Дверь в соседнюю половину избы закрылась, и Алякринский остался наедине с умирающим. Осторожно, словно боясь разбудить спящего, отец Николай присел на краешек койки.
— Имя-то как? — смущенно спросил он, почувствовав, что от его прежней деловой уверенности ничего не осталось.
Умирающий скосил мутнеющий взгляд на Алякринского и едва приметно пошевелил пальцами.
— Имя как? Имя? — повторил отец Николай. — Молиться за кого, за прощение чьих грехов?
Умирающий опять пошевелил пальцами, но ничего не ответил и вдруг отвел тускнеющие глаза, снова устремив рассеянный взгляд в потолок.
«Отходит, — подумал Алякринский и вместо жалости к лежащему перед ним вахмистру ощутил облегчение от спавшей заботы. — Вот и вся исповедь…»
Однако он еще несколько минут просидел на краешке койки, прислушиваясь к затухающему дыханию вахмистра и глядя в его уже мертвое лицо.
«А в чем он хотел исповедоваться? О чем хотел рассказать? Как палил заимки? Как казнил осужденных на смерть?»

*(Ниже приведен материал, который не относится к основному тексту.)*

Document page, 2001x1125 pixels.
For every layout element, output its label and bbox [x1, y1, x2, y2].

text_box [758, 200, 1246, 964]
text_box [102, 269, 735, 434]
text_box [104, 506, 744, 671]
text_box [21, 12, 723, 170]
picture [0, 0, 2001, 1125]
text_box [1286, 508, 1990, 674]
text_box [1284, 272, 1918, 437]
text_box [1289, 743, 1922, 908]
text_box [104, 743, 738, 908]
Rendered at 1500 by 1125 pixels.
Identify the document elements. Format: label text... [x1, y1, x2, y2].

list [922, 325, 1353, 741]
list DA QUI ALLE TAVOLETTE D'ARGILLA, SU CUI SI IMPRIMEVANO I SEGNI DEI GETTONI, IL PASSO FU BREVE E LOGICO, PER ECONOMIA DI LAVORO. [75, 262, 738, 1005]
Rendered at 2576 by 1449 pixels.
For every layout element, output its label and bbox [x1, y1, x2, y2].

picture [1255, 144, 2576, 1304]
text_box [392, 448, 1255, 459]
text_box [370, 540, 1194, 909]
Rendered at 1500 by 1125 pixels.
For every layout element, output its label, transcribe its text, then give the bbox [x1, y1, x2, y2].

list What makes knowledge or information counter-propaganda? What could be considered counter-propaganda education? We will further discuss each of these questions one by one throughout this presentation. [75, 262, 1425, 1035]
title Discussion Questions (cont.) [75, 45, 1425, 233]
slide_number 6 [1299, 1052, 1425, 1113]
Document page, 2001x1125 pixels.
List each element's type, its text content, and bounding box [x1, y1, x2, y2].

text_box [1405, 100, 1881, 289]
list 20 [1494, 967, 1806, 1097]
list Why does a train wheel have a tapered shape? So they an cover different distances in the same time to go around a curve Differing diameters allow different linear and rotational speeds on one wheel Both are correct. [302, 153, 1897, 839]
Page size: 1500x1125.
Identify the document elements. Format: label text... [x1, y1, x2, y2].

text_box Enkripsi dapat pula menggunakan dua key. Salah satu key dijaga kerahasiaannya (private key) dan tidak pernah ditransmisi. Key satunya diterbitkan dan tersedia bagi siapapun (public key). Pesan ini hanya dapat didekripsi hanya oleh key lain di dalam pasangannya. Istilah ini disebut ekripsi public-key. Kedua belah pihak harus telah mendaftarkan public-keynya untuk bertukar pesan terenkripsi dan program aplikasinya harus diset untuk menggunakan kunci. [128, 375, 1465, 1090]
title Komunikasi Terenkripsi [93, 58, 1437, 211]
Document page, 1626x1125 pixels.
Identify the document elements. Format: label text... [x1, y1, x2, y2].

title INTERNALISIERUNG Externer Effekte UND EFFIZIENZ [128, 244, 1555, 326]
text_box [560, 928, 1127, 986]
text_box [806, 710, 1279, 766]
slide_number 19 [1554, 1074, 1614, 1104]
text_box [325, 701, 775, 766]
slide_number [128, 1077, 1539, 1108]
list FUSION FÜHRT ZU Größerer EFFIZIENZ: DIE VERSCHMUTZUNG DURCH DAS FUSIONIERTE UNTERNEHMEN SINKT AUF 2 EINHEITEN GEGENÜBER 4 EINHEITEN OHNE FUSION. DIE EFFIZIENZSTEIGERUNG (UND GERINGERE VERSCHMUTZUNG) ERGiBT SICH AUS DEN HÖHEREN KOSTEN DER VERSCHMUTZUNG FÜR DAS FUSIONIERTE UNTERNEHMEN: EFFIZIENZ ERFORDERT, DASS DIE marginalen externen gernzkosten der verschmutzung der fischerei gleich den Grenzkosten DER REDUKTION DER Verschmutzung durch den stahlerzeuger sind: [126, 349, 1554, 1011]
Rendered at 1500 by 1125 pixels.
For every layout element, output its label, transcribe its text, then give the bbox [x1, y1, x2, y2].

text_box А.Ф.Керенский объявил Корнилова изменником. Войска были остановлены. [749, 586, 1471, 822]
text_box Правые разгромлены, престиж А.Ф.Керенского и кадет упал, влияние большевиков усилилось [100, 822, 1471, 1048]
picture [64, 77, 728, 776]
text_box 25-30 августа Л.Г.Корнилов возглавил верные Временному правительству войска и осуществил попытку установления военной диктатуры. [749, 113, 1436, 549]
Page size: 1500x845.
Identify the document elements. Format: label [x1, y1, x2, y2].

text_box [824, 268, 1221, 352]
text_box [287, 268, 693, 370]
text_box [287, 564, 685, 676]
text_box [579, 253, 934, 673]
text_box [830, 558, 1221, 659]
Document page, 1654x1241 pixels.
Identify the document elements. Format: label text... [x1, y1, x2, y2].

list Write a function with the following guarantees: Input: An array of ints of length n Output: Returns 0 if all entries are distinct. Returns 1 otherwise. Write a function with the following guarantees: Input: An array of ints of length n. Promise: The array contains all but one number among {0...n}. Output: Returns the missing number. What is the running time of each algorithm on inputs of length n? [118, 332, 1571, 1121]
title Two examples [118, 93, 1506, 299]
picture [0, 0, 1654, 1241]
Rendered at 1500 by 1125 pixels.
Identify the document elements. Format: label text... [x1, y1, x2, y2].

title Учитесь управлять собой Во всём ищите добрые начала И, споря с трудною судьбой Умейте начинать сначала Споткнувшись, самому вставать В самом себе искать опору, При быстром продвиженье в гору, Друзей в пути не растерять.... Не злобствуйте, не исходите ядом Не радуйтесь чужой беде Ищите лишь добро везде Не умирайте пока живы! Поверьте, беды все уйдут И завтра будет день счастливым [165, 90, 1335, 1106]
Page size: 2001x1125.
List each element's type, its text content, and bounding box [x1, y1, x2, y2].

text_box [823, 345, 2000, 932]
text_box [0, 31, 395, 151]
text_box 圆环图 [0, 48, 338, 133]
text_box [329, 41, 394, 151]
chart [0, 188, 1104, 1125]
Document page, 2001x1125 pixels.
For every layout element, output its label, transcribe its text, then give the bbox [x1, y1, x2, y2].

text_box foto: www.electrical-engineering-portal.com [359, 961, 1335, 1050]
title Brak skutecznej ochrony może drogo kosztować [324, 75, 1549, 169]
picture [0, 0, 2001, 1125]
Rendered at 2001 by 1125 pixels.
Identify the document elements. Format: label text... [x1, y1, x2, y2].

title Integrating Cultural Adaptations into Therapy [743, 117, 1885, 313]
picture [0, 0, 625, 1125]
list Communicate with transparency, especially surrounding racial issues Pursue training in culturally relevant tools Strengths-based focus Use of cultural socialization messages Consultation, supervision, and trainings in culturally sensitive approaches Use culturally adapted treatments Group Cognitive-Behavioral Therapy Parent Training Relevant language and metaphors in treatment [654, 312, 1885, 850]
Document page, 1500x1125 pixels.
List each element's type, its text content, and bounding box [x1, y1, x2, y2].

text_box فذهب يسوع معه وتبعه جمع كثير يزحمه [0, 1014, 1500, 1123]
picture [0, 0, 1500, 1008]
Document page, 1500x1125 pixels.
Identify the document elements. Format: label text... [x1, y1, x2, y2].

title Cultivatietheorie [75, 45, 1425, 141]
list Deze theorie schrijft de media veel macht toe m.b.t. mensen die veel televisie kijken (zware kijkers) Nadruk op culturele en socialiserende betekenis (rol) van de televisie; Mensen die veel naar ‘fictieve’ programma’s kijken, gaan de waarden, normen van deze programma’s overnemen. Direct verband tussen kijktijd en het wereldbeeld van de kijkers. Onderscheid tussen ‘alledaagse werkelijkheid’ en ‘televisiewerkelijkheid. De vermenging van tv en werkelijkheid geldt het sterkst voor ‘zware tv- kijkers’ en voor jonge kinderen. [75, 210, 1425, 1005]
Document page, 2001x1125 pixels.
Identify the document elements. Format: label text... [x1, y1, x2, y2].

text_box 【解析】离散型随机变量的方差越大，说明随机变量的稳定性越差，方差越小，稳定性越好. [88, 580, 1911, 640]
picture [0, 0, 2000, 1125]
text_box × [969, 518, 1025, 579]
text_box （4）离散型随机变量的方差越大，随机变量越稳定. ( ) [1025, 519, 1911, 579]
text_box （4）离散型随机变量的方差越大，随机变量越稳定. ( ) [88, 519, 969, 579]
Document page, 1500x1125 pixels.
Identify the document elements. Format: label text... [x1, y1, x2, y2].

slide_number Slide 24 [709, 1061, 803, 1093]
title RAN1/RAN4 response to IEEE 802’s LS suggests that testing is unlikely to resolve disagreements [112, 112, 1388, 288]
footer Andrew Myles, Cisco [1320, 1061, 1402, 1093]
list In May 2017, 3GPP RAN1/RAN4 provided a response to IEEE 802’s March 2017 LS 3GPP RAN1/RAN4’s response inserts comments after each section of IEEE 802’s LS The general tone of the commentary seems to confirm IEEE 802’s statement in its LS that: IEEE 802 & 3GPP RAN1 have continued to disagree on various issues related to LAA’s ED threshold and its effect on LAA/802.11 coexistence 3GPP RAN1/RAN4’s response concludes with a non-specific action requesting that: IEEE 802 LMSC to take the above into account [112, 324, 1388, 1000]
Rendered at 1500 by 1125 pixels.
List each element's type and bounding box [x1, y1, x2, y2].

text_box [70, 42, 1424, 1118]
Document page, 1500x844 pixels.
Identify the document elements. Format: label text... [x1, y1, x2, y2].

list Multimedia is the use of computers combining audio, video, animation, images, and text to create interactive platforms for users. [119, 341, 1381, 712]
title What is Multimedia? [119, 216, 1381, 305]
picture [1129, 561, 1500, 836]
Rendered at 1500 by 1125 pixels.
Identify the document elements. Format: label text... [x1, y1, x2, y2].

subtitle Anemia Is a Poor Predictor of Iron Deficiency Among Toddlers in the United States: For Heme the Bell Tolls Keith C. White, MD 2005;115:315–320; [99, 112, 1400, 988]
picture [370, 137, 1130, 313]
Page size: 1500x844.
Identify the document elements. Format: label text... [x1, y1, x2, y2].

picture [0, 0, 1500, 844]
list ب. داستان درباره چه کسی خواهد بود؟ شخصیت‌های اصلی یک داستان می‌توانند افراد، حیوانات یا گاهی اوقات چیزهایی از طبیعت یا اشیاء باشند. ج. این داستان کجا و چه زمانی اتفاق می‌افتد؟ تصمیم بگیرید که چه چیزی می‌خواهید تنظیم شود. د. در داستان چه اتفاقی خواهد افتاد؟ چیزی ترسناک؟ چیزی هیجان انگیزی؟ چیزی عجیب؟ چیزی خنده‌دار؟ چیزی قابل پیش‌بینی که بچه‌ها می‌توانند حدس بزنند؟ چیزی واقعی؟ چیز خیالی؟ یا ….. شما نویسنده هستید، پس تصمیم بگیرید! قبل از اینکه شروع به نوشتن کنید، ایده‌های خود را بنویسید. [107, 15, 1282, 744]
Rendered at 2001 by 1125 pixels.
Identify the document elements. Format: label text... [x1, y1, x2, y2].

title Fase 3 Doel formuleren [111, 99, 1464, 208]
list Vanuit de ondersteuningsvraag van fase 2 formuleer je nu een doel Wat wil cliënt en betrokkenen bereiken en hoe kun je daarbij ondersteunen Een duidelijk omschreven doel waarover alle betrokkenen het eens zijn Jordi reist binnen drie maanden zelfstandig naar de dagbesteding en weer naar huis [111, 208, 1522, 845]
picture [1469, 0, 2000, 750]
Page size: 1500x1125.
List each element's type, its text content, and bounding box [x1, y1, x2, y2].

Алякринский поднялся, сгорбившись подошел к столу и погасил уже ненужную свечку. В окнах стоял рассвет.
«Теперь можно ехать, — подумал он. — Скажу, что вахмистр умер, и поеду».
Но сказать о смерти вахмистра было некому — фельдшера в соседней комнате не оказалось.
Озадаченный Алякринский вышел на крыльцо и тут, во дворе, увидел солдата с повязкой санитара на рукаве шинели. Он стоял у колодца и крутил колодезное колесо, поднимая воду.
— Раненый умер, — сказал Алякринский.
Солдат удивленно взглянул на отца Николая, словно поразившись его присутствию здесь, в медицинском околотке, и продолжал крутить колесо. Только когда над срубом показалось ведро с плещущейся водой, он отер рукавом лоб и сказал:
— Еще вчерась не жилец был.
— А где фельдшер? — спросил отец Николай.
— Тут должо́н быть, — сказал солдат, с натугой ставя тяжелое ведро на бревна сруба.